15 things you didn't know

Written by MiP

While many investors will reach for an open-ended fund - the more widely used type of fund -many could overlook an important opportunity to include an investment trust. They offer a range of unique characteristics which are attractive to savers looking to invest wisely.

Here are 15 things you didn't know you about investment trusts...

1. Investment trusts are the first collective investment vehicle of any kind. They were designed to suit every kind of investor. Records show that investors in the very first investment trust launched in 1868 were from all walks of life. They included an earl, a farmer, a “married woman”, a leather cutter, an army officer and a flax spinner. And these particular investors came from all over the land, from Edinburgh to Devon, from castles to terraced houses.

2. The world's first investment trust is the F&C Investment Trust, launched in 1868. F&CIT ranks among the best performers - returning 124% over the last five years.

F&CIT has increased its dividend payout every year since 1970. And over the last decade the dividend has doubled, compounding at 7.3% per year compared with an average UK inflation rate of 2.4%.

3. Investment trusts are known as closed-ended funds as they have a fixed number of shares in issue. If you're investing in an ISA - or pension - for the long term, this structure can help. This is because they are not affected by the risk that high levels of redemptions might create a need to sell assets at short notice to meet demand for redemptions, as with open-ended funds.

4. Steady, reliable income is important to many savers. Investment trusts can deliver a steady income to investors, even in times of crisis because they can hold back up to 15% of their dividends during bumper years to keep reserves for any tough times that lie ahead. This ensures investors can benefit from a steady income in any kind of market conditions.

5. With UK inflation at 2.4% and ahead of the Bank of England's 2% target rate, making sure you have inflation-beating returns is crucial. Company shares offer protection because companies can put up the prices of their products at times of rising inflation, and return that to shareholders through higher dividends and capital growth. This should help preserve your capital in real terms over the long-term. Furthermore, according to statistics from the Canaccord Genuity, investment trusts have beaten their benchmarks more frequently than open-ended funds over the medium and long-term. Although past performance is no guidance to future performance.

6. Investment trusts have a range of objectives to suit different types of savers. A trust might be focused on providing income, capital growth or a mixture of the two. An income fund would ordinarily aim to pay a certain level of income and hopefully grow it over time. Such a fund is likely to invest in established businesses with strong balance sheets and excellent prospects for continuing to pay regular dividends that will increase in years to come. If it's a growth fund it will aim to generate a total return from a combination of capital growth and reinvested dividends.

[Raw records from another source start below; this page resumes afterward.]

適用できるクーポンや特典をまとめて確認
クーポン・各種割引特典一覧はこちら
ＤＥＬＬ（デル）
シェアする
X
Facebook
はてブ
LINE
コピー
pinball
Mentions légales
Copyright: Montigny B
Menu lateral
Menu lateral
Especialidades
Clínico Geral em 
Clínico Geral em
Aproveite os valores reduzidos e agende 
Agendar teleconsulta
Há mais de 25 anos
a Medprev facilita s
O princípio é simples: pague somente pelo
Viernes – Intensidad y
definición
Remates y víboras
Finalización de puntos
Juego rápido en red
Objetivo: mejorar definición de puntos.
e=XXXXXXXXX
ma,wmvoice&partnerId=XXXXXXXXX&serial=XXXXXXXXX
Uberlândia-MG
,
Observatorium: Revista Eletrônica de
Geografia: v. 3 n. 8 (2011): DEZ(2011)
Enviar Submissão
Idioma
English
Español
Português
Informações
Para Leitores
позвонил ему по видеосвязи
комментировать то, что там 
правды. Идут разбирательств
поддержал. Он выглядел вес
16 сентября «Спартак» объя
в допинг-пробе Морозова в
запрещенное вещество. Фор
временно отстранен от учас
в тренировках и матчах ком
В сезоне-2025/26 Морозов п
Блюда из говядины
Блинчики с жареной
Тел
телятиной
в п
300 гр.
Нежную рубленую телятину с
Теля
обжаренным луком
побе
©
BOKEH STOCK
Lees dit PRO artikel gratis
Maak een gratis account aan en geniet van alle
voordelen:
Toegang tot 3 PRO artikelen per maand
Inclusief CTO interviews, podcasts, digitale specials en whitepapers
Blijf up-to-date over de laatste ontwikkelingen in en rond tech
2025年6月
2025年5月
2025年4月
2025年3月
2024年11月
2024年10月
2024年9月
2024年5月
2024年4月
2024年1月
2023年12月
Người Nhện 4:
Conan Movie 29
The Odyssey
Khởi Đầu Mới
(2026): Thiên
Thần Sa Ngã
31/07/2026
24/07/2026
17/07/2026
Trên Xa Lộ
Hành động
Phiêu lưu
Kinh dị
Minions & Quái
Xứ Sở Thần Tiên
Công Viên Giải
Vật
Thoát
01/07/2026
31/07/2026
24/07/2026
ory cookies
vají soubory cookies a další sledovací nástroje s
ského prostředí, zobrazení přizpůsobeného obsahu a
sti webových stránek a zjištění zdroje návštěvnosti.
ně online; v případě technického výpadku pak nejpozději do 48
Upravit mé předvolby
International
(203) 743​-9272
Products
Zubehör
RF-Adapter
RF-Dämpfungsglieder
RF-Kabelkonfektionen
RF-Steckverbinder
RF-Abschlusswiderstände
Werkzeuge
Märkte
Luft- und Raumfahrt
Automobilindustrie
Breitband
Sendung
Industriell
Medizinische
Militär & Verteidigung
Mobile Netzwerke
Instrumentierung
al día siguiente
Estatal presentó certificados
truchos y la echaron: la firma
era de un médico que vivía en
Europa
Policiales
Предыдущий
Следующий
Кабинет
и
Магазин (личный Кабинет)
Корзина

Such funds may seek to invest in companies which are growing and are reinvesting earnings to grow the business and therefore might not yet be paying big dividends.

7. By reinvesting any dividends over time, growth is significantly boosted. In fact, this reinvested income generated by an investment trust is the biggest overall contributor to total returns over time because of compound interest. This is the term for earning interest on interest or more specifically in investment terms, generating income from previous income.

8. A list of 21 investment trusts with the longest track record of paying out more dividends each year is published in a “Dividend Heroes” league table by trade body, the Association of Investment Companies. You can find the list on the AIC website: https://www.theaic.co.uk/sites/default/files/hidden-files/AICDividendheroesMar18.pdf

9. Investors can get direct access to illiquid assets, such as property, infrastructure and private equity through investment trusts. This is thanks to their closed-ended structure.

10. In certain circumstances, investment company boards may elect to pay income out of capital. While this can erode the long-term capital returns generated by the funds, many investors who rely on the income are happy to prioritise these short-term income payments over and above capital value.

11. Your investment will have the oversight of a board of directors, responsible to you as a shareholder. The role of directors is to oversee the activities of the manager and to ensure that the objectives of the investment trust are met. They are also responsible for ensuring that expenses, including the investment manager's fees, remain competitive.

12. There are costs associated with owning funds - including investment trusts. Charges eat into savings over time so it's important to pick those funds that are good value for money. The good news is that investment trusts can be cheaper to hold than other types of funds.

13. Setting up a regular savings plan is a sensible option even if you have a lump sum to invest. By investing at regular intervals more shares are purchased when share prices are low and fewer shares are purchased when prices are high.

Should money buy stocks at a lower price, there is a higher return when the market swings back up. Some investment trusts have their own regular savings plans.

14. You can place investment trusts in an ISA using a fund supermarket or platform. The Association of Investment Companies has launched a comparison website to help find the best value fund supermarket to hold your investment trusts. Visit theaic.co.uk

15. You don't have to choose an investment alone. An adviser can find the most appropriate trusts to choose from, and guide you on how much of your money you should invest. If you don't have an adviser you can search for one in your area at unbiased.co.uk.